Approach 1: LLM-based hallucination detection
We can use an LLM to classify the responses from our RAG system into context-conflicting hallucinations and facts. The aim is to identify which responses are based on the context or whether they contain hallucinations.
This approach consists of the following steps:

Create a dataset with questions, context, and the response you want to classify.
Send a call to the LLM with the following information:

Provide the statement (the answer from the LLM that we want to classify).
Provide the context from which the LLM created the answer.
Instruct the LLM to tag sentences in the statement that are directly based on the context.

Parse the outputs and obtain sentence-level numeric scores between 0–1.
Make sure to keep the LLM, memory, and parameters independent from the ones used for Q&A. (This is so the LLM can’t access the previous chat history to draw conclusions.)
Tune the decision threshold for the hallucination scores for a specific dataset based on domain, for example.
Use the threshold to classify the statement as hallucination or fact.

Create a prompt template
To use the LLM to classify the answer to your question, you need to set up a prompt.

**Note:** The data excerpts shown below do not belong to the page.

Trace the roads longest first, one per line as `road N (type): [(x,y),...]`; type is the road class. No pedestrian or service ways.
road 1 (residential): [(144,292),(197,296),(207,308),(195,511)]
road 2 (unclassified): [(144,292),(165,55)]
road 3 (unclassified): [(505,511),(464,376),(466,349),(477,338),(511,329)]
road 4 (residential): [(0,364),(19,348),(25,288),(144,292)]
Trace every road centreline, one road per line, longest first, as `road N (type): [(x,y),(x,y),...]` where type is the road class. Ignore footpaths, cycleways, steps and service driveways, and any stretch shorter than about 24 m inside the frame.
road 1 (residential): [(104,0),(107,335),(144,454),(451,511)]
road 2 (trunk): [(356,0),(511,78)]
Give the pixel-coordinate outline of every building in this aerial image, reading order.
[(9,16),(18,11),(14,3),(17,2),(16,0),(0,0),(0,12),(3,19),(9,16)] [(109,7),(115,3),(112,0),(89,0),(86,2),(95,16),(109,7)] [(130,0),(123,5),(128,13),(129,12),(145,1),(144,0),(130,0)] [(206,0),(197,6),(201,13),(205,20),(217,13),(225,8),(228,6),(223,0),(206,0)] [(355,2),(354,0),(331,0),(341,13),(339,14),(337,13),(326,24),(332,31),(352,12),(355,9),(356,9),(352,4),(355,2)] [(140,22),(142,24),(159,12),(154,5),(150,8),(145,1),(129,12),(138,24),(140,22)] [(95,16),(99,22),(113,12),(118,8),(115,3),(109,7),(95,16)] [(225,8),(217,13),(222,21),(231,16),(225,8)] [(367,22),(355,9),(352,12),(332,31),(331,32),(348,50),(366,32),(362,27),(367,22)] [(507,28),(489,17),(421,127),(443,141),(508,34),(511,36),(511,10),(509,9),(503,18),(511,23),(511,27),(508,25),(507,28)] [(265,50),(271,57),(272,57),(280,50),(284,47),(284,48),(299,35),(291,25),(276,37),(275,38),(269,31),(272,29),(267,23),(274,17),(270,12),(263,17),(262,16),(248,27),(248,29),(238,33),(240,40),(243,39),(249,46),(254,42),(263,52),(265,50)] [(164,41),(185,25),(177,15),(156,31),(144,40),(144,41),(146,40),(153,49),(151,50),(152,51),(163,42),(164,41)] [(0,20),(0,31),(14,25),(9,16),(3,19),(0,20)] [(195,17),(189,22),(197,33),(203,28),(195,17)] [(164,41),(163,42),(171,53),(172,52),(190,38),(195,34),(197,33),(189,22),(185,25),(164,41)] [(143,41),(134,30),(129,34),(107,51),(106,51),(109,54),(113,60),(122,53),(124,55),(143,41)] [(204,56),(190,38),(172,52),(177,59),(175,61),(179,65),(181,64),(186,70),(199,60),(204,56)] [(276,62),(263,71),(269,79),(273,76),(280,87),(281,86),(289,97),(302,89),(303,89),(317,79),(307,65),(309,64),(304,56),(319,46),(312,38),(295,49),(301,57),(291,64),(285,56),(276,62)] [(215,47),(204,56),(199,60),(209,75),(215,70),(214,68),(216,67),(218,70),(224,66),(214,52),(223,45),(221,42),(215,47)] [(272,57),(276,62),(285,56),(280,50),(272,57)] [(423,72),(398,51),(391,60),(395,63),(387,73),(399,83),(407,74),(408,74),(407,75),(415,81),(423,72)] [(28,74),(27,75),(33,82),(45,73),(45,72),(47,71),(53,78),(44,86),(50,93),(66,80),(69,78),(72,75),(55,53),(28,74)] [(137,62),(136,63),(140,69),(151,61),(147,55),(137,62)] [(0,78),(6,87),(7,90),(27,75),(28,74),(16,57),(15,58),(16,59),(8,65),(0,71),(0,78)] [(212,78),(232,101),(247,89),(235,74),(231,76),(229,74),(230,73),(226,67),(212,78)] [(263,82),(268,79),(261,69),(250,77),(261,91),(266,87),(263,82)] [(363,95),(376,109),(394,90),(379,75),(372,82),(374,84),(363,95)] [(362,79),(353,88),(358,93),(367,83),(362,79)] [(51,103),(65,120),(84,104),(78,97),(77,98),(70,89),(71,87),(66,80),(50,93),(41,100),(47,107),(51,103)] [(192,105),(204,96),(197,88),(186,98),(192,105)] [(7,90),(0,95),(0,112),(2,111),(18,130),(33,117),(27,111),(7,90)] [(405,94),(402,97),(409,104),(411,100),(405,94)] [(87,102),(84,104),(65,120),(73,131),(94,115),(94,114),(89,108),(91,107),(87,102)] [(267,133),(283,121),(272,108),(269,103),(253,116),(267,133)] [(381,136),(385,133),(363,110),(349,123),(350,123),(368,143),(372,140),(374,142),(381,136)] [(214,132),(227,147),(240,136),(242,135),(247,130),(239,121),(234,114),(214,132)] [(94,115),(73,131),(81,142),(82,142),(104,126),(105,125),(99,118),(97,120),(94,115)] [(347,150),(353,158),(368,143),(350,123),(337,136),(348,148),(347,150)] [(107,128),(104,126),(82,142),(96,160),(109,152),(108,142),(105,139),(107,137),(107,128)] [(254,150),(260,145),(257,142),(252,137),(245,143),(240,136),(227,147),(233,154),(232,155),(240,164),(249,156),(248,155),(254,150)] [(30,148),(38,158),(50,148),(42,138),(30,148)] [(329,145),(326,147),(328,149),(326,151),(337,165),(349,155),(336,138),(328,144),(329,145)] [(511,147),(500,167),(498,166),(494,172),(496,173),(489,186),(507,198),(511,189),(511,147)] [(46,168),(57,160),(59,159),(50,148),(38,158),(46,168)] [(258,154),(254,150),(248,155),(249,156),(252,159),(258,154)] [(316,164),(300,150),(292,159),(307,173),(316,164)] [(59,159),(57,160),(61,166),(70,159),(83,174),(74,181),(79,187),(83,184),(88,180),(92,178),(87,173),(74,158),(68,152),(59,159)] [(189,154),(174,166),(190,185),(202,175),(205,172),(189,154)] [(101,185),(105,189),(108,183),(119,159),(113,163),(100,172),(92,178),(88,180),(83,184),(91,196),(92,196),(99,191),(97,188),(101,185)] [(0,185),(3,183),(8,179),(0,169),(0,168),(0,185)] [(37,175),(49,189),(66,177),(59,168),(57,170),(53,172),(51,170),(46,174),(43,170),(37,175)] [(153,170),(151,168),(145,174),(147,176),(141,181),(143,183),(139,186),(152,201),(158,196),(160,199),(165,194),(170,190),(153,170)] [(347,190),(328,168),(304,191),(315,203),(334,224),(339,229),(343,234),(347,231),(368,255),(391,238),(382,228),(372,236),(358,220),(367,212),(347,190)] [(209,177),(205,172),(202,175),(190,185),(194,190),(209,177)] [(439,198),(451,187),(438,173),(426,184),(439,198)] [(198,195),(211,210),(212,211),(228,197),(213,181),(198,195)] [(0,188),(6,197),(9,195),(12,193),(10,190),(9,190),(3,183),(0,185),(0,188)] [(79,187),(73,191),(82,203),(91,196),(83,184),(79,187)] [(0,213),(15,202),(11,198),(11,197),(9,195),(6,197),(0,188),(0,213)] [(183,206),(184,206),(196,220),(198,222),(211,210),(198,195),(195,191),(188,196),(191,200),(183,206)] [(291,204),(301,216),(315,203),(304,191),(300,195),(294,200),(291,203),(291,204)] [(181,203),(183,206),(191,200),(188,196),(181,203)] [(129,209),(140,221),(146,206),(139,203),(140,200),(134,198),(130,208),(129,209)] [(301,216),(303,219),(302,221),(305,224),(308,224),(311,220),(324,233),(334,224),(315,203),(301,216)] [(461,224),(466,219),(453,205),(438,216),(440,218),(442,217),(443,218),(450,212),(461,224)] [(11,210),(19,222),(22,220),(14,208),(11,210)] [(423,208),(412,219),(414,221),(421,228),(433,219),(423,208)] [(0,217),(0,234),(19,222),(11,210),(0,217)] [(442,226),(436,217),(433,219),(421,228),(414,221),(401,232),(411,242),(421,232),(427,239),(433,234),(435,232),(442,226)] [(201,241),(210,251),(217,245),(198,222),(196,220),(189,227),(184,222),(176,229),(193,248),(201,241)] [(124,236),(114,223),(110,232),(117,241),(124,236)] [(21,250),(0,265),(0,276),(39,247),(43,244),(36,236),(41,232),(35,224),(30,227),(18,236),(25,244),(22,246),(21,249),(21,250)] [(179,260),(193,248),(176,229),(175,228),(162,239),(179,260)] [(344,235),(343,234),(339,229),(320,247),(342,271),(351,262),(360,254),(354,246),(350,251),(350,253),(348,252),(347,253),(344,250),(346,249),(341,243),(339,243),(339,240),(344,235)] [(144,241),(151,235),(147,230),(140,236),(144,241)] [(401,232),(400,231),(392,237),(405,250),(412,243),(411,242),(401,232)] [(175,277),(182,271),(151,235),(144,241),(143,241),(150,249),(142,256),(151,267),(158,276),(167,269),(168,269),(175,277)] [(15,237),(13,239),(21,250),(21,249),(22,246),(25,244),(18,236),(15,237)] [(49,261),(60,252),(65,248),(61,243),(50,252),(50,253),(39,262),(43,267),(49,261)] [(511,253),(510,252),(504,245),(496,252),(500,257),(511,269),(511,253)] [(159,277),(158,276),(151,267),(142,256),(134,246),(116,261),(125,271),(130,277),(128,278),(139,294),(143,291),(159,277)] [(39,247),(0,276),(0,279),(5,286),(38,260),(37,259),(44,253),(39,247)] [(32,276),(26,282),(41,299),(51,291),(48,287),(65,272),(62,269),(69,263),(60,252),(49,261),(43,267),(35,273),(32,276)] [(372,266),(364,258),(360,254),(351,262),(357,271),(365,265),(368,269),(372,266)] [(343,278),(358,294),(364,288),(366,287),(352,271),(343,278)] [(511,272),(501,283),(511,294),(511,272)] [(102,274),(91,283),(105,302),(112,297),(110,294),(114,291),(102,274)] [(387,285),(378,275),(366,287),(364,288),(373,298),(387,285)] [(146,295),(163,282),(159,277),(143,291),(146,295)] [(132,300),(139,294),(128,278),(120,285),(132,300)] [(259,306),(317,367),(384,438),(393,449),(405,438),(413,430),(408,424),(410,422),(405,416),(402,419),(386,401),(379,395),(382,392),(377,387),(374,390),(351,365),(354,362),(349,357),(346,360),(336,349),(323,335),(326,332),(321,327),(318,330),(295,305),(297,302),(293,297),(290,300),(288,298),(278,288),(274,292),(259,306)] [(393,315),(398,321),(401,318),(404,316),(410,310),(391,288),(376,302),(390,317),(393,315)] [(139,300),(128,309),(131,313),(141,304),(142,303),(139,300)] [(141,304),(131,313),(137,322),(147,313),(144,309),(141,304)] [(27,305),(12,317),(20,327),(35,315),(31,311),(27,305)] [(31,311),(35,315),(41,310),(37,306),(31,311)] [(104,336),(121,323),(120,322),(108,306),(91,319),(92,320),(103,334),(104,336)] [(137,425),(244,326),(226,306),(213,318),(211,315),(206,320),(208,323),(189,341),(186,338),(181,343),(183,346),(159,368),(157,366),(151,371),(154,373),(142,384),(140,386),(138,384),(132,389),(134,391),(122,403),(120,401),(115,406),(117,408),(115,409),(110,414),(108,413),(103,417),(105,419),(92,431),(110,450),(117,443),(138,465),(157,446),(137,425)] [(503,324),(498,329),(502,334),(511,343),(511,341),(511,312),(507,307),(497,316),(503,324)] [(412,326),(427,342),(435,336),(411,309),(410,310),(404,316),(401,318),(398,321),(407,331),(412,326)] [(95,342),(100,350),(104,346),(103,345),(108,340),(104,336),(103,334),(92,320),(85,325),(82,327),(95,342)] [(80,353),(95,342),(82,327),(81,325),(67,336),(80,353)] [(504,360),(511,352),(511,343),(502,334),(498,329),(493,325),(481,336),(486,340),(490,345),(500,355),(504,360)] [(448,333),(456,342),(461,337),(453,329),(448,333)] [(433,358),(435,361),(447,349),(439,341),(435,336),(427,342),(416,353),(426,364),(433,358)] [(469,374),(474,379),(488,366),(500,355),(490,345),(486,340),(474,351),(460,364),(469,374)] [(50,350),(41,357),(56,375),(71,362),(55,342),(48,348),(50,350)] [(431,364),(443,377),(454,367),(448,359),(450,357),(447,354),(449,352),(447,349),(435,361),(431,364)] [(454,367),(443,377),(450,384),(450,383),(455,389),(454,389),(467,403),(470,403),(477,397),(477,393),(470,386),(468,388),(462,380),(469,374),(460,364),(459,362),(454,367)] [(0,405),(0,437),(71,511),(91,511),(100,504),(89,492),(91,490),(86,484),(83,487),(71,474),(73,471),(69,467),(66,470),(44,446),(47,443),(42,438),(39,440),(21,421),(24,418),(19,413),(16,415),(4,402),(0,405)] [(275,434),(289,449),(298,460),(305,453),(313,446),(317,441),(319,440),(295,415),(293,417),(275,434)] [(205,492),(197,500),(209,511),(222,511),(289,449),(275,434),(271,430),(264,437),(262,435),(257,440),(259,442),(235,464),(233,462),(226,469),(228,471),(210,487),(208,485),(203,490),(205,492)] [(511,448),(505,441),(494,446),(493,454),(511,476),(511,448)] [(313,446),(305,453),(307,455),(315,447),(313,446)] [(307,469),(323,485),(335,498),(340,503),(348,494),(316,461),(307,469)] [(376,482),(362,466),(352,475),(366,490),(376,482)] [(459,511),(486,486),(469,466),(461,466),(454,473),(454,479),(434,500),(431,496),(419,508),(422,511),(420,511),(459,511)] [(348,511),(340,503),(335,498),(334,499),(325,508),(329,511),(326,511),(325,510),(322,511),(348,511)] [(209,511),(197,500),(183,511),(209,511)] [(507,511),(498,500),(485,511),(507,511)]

We want the LLM to take in the context and the answer, and determine from the given context a hallucination score. The score will be encoded between 0 and 1, with 0 being an answer directly from the context and 1 being an answer with no basis from the context.
The following is a prompt with few-shot examples so the LLM knows what the expected format and content of the answer should be:
prompt = “””nnHuman: You are an expert assistant helping human to check if statements are based on the context.
Your task is to read context and statement and indicate which sentences in the statement are based directly on the context.

Provide response as a number, where the number represents a hallucination score, which is a float between 0 and 1.
Set the float to 0 if you are confident that the sentence is directly based on the context.
Set the float to 1 if you are confident that the sentence is not based on the context.
If you are not confident, set the score to a float number between 0 and 1. Higher numbers represent higher confidence that the sentence is not based on the context.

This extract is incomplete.